REQUIREMENT: Beginning with the line that contains "Litte Life Lab", transcribe every line through the end of the entries exactly as written, and reproduce nothing else.

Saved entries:
□ □ □
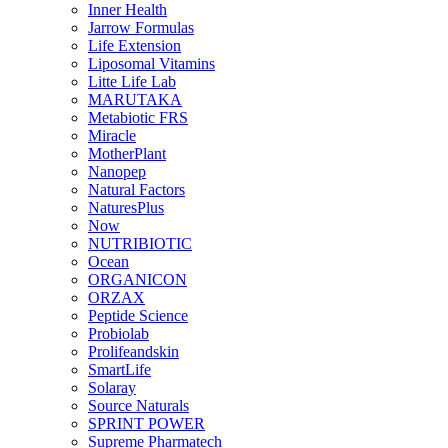
Inner Health
Jarrow Formulas
Life Extension
Liposomal Vitamins
Litte Life Lab
MARUTAKA
Metabiotic FRS
Miracle
MotherPlant
Nanopep
Natural Factors
NaturesPlus
Now
NUTRIBIOTIC
Ocean
ORGANICON
ORZAX
Peptide Science
Probiolab
Prolifeandskin
SmartLife
Solaray
Source Naturals
SPRINT POWER
Supreme Pharmatech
□ □ □
SOLUTION TO THIS TASK:
Litte Life Lab
MARUTAKA
Metabiotic FRS
Miracle
MotherPlant
Nanopep
Natural Factors
NaturesPlus
Now
NUTRIBIOTIC
Ocean
ORGANICON
ORZAX
Peptide Science
Probiolab
Prolifeandskin
SmartLife
Solaray
Source Naturals
SPRINT POWER
Supreme Pharmatech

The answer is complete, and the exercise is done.